Lines with the word "Faculdade" in them must be copied from the records below.

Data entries
--------------------------------------------------

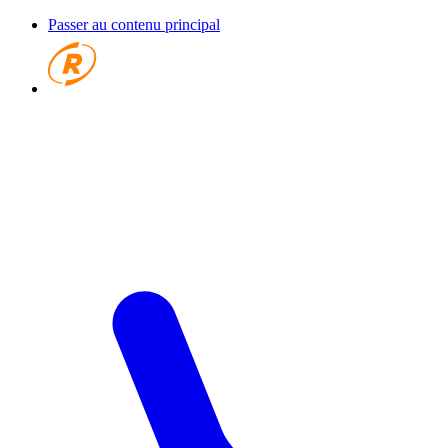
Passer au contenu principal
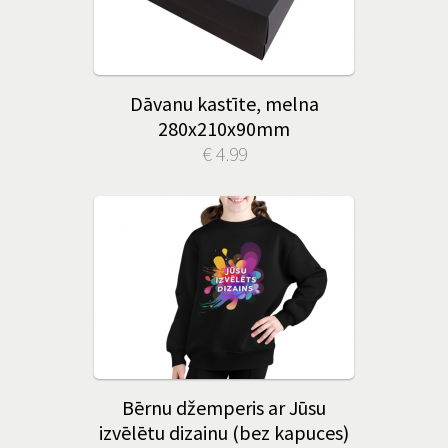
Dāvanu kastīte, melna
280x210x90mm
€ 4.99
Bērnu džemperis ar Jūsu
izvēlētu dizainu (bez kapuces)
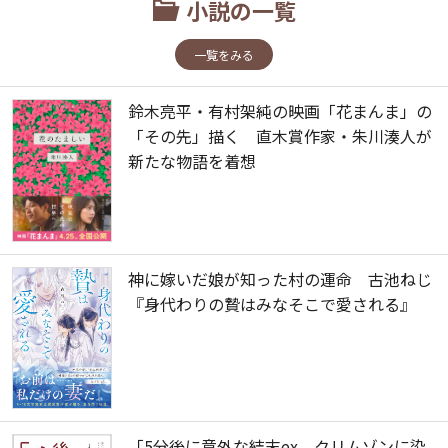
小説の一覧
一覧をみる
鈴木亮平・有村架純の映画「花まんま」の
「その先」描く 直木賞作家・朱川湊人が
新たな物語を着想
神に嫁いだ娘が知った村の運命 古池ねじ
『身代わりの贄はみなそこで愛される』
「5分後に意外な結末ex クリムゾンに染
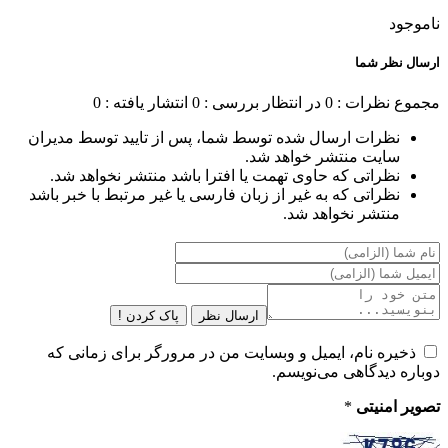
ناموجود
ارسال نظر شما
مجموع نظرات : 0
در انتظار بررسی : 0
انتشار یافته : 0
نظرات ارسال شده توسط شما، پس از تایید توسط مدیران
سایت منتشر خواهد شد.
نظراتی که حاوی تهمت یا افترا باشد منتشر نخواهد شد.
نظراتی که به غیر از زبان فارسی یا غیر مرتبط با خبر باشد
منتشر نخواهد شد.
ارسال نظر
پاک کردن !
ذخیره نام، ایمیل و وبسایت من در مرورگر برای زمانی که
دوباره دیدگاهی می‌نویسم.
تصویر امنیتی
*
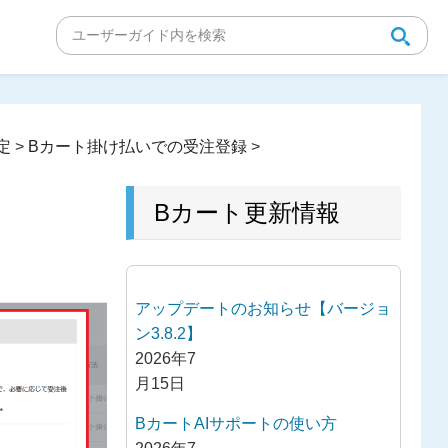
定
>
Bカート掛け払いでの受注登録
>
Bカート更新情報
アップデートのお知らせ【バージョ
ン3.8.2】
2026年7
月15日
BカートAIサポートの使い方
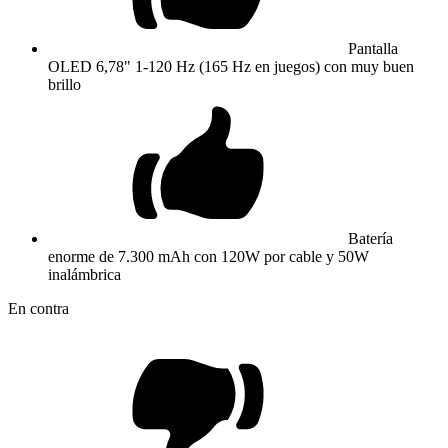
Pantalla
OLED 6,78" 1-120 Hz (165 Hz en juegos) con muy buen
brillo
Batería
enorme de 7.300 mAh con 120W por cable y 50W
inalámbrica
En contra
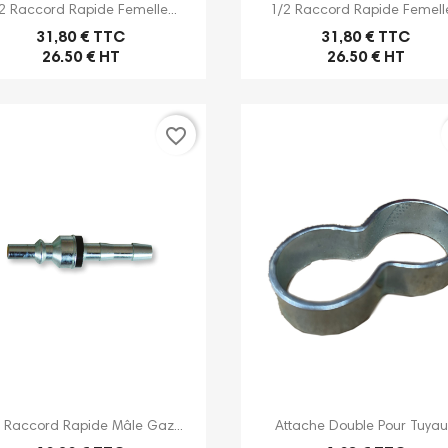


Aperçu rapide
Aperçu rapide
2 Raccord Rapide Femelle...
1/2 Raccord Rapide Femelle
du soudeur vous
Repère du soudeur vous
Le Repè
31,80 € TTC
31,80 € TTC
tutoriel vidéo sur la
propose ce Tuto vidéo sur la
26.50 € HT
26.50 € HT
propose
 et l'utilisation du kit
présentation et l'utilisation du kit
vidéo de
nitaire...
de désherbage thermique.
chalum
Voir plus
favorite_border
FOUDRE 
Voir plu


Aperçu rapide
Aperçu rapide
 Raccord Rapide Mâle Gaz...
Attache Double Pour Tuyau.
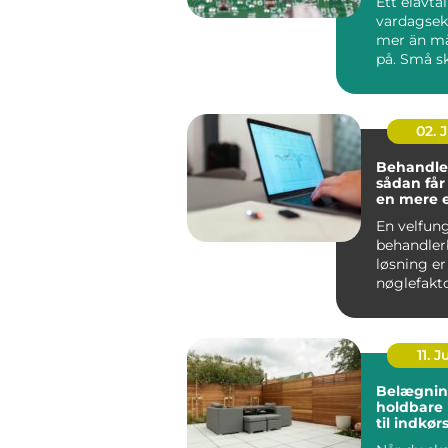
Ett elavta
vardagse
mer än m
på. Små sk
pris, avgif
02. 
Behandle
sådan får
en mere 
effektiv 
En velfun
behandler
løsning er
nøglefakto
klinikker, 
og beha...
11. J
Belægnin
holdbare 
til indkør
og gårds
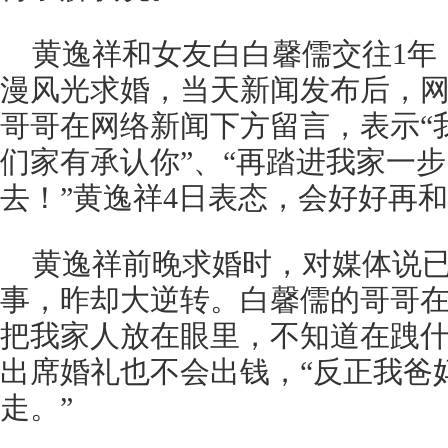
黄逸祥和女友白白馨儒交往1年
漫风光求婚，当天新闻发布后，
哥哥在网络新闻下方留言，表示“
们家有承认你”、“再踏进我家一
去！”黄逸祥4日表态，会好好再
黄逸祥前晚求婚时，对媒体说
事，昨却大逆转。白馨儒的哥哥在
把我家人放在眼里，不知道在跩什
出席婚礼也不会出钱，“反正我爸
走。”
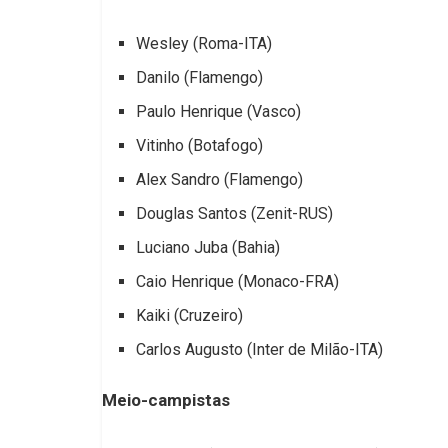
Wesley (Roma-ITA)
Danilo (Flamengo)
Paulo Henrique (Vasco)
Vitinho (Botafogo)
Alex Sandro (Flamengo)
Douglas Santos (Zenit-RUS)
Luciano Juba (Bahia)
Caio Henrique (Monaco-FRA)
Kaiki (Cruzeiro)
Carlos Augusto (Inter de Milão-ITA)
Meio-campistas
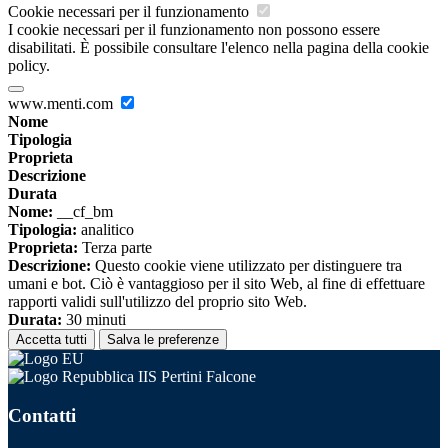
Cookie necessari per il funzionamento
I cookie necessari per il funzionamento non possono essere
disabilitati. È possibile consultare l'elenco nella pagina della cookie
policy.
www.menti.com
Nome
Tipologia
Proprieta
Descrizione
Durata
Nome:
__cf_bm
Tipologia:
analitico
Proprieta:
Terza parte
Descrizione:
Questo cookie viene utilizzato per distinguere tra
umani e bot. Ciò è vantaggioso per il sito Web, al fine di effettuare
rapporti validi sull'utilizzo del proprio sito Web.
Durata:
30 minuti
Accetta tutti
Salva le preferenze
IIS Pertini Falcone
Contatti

--------------------------------------------------

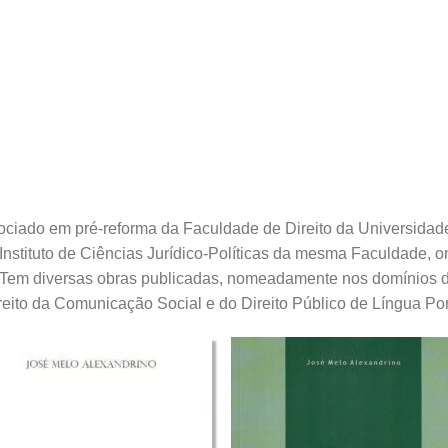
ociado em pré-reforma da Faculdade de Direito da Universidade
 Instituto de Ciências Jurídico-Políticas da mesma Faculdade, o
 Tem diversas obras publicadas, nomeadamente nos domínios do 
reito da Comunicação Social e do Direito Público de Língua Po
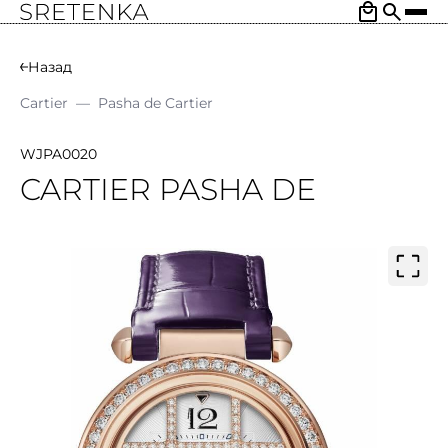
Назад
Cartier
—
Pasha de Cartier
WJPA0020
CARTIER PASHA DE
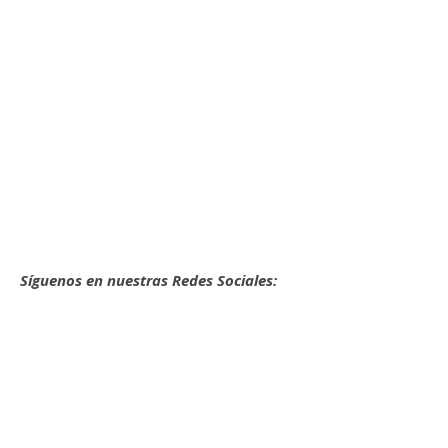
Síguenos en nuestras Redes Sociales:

--------------------------------------------------

COMPLETED TASK:
ociado em pré-reforma da Faculdade de Direito da Universidade
 Instituto de Ciências Jurídico-Políticas da mesma Faculdade, o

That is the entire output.